3. The justice of God is injured; hast thou any atonement to make to it? If thou wast brought to an inquiry and proposal, like that of an awakened sinner, "Wherewith shall I come before the Lord, and bow myself before the high God? Shall I come before him with burnt-offerings, with calves of a year old? Will the Lord be pleased with thousands of rams, or with ten thousands of rivers of oil?" Mic. vi. 6, 7. Alas! wert thou as great a prince as Solomon himself, and couldst thou indeed purchase such sacrifices as these, there would be no room to mention them. "Lebanon would not be sufficient to burn, nor all the beasts thereof for a burnt-offereing." Isai. xl. 16. Even under that dispensation, which admitted and required sacrifices in some cases, the blood of bulls and of goats, though it exempted the offender from farther temporal punishment, "could not take away sin," (Heb. x. 4.) nor prevail by any means, to purge the conscience in the sight of God. And that soul, that had "done aught presumptuously," was not allowed to bring any sin-offering, or trespass-offering at all, but was condemned to "die without mercy." Numb. xv. 30. Now God and thine own con

science know, that thine offences have not been merely the errors of ignorance and inadvertencey, but that thou hast sinned with a high hand in repeated aggravated instances, as thou hast acknowleged already. Shouldst thou add, with the wretched sinner described above, "Shall I give my first-born for my transgression, the fruit of my body for the sin of my soul?" Mic. vi. 7. What could the blood of a beloved child do in such a case, but dye thy crimes so much the deeper, and add a yet unknown horror to them? Thou hast offended a Being of infinite majesty; and if that offence is to be expiated by blood, it must be another kind of blood than that which flows in the veins of thy children, or in thine own.

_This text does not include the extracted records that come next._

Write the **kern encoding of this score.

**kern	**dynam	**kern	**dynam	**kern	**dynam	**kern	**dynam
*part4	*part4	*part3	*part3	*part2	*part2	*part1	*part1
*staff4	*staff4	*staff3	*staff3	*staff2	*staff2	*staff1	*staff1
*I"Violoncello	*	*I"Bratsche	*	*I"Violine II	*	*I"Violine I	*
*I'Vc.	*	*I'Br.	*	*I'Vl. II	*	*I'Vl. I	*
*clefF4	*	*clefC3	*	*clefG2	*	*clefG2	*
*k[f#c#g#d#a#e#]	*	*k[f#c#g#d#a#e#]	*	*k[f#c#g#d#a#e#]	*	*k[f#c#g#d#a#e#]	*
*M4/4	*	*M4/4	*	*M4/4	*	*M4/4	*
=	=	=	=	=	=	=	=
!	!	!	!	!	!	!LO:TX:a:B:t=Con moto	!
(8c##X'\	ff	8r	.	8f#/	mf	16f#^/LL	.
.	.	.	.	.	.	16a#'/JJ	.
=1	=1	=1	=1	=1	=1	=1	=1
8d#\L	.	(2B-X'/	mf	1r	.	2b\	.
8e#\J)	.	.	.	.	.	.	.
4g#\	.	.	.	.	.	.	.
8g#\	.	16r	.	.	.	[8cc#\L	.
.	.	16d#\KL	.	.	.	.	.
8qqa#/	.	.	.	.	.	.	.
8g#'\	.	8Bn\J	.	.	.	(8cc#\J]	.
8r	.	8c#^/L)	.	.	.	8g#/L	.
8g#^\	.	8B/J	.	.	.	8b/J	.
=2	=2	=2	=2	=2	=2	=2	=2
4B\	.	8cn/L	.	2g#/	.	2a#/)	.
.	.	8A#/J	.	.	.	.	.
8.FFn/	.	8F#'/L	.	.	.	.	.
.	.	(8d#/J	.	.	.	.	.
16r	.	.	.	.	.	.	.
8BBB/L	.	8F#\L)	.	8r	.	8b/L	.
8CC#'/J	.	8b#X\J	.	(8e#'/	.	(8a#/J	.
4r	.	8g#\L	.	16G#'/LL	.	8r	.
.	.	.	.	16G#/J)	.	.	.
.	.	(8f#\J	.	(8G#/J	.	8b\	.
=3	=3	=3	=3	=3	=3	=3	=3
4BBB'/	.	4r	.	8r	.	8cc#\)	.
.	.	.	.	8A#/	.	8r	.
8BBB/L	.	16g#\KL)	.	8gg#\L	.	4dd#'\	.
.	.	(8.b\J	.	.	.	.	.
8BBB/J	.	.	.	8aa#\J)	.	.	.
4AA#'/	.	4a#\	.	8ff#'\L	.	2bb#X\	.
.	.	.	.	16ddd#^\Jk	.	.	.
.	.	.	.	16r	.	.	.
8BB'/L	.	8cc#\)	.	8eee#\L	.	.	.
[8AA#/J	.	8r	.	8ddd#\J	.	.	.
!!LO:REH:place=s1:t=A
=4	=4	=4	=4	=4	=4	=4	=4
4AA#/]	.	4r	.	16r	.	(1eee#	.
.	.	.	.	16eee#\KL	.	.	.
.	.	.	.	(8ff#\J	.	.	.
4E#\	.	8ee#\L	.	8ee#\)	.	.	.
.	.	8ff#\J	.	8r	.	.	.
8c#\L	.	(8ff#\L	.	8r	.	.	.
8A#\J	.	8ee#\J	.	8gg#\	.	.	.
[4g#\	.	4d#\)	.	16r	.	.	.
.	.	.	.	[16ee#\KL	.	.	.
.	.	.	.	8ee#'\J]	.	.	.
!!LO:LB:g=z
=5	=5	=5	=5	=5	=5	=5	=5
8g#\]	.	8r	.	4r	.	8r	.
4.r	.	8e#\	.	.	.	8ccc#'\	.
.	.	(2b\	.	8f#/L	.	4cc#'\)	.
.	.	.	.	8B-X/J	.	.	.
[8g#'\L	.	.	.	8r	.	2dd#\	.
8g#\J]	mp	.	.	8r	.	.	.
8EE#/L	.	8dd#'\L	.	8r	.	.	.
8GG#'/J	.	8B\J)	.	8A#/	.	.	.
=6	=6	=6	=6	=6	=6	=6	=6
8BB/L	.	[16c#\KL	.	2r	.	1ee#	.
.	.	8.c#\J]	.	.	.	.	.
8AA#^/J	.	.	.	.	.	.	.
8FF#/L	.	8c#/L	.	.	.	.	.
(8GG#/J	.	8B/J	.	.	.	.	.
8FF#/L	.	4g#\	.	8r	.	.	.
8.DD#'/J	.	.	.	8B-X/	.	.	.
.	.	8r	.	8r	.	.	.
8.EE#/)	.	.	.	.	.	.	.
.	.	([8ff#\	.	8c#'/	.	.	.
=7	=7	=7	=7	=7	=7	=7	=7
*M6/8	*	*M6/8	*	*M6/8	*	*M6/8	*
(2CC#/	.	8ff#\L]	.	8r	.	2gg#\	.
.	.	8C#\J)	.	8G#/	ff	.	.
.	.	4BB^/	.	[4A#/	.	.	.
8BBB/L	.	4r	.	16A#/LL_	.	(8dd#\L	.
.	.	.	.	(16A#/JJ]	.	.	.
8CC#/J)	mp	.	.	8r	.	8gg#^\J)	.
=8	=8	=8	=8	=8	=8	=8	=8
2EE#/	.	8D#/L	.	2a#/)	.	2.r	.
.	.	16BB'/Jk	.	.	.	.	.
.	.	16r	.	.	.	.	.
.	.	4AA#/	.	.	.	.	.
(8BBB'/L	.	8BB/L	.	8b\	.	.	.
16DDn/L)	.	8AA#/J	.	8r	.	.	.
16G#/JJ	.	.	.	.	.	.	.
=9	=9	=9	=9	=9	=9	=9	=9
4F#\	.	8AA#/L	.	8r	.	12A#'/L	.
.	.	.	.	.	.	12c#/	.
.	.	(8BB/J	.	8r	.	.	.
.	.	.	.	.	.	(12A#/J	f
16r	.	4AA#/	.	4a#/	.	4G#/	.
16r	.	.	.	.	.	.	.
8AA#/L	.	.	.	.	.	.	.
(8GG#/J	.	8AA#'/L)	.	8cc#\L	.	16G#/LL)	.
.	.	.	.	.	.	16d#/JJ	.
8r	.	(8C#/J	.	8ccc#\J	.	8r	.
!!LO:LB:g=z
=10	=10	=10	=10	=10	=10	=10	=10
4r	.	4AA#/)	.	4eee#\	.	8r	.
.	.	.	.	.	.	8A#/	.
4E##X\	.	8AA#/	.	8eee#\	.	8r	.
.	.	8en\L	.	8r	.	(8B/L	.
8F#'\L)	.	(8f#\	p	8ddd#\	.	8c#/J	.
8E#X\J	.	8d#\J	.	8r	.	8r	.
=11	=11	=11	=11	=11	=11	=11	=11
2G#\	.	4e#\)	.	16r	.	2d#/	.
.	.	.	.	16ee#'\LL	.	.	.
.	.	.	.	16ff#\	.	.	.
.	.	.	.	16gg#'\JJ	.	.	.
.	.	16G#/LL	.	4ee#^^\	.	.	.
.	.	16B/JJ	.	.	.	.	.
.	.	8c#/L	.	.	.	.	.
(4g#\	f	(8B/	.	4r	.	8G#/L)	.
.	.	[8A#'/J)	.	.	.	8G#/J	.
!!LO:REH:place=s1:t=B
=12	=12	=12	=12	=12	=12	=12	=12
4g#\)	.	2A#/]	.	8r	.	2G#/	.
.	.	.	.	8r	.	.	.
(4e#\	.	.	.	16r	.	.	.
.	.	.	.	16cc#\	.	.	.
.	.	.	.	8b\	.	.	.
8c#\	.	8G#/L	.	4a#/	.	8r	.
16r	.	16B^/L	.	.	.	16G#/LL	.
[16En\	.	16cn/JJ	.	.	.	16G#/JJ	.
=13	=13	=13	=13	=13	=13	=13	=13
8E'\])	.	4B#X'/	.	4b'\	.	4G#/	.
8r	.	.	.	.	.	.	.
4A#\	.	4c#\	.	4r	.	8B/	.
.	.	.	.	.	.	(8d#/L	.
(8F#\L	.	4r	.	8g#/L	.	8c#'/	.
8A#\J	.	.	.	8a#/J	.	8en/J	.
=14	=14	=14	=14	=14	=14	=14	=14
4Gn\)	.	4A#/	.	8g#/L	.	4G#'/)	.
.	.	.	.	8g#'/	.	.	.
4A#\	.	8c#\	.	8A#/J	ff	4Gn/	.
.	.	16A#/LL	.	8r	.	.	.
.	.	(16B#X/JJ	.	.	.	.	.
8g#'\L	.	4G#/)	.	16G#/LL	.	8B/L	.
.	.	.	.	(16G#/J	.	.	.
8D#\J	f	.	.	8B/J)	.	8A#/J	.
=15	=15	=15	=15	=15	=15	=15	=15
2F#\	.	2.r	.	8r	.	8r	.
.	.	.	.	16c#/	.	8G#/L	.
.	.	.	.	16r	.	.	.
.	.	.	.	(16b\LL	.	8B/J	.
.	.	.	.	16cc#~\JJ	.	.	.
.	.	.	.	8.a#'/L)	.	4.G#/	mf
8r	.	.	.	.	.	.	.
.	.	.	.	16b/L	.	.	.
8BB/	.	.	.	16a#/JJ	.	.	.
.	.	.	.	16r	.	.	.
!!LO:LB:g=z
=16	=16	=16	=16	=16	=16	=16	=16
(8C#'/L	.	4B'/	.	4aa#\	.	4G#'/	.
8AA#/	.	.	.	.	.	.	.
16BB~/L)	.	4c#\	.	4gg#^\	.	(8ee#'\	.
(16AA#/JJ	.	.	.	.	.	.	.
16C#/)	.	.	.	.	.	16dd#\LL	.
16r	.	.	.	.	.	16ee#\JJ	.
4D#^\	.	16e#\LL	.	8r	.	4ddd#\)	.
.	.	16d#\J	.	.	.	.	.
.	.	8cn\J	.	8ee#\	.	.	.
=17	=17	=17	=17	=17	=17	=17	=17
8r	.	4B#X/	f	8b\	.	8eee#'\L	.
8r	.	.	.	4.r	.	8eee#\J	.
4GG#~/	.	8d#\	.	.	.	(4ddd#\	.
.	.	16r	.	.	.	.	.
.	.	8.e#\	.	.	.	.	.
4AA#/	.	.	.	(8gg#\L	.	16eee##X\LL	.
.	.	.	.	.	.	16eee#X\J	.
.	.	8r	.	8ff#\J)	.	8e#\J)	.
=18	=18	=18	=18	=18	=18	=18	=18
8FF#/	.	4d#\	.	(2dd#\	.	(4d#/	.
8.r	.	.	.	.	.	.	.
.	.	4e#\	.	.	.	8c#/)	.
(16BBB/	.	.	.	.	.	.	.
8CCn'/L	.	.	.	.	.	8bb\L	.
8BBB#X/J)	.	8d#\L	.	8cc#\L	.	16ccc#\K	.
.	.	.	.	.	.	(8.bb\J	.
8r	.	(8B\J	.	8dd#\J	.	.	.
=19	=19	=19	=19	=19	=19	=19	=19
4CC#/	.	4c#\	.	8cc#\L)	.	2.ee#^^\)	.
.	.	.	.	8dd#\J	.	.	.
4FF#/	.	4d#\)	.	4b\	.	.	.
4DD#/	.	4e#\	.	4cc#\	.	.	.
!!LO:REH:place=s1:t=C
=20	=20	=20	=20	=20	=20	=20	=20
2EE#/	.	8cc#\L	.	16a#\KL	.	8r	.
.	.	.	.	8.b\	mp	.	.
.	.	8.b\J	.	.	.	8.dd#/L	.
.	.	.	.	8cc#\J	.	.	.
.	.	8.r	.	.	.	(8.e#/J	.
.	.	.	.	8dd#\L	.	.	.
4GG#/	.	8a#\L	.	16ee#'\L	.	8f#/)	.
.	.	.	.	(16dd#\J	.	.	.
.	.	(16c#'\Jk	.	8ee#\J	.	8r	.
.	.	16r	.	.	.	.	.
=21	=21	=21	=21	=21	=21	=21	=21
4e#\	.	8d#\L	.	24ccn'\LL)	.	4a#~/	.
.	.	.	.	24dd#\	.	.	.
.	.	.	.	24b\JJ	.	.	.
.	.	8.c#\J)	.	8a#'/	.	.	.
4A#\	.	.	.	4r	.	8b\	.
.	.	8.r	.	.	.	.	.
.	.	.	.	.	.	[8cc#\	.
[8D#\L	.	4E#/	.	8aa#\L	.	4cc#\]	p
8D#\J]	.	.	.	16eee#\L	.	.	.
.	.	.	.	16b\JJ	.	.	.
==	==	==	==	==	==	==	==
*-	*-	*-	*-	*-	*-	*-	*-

4. Wilt thou then suffer thyself, till thou hast made full satisfaction? But how shall that satisfaction be made? Shall it be by any calamities to be endured in this mortal, momentary life? Is the justice of God then esteemed so little a thing, that the sorrows of a few days should suffice to answer its demands? Or dost thou think of future sufferings in the invisible world? If thou dost, that is not deliverance; and with regard to that, I may venture to say, when thou hast made full satisfaction, thou wilt be released. When thou hast paid the uttermost farthing of that debt, thy prison-doors shall be opened; but in the mean time, thou must "make thy bed in hell.” (Psalm cxxxix. 8.) and, oh! unhappy man, wilt thou lie down there with a secret hope, that the moment will come when the rigour of Divine justice will not be able to inflict any thing more than thou hast endured, and when thou mayest claim thy discharge as a matter of right? It would indeed be well for thee if thou couldst carry down with thee such a hope, false and flattering as it is; but, alas! thou wilt see things in so just a light, that to have no comfort but this will be eternal despair. That one word of thy sentence, "everlasting fire;" that one declaration, "the worm dieth not, and the fire is not quenched;" will be sufficient to strike such a thought into black confusion, and to overwhelm thee with hopeless agony and horror.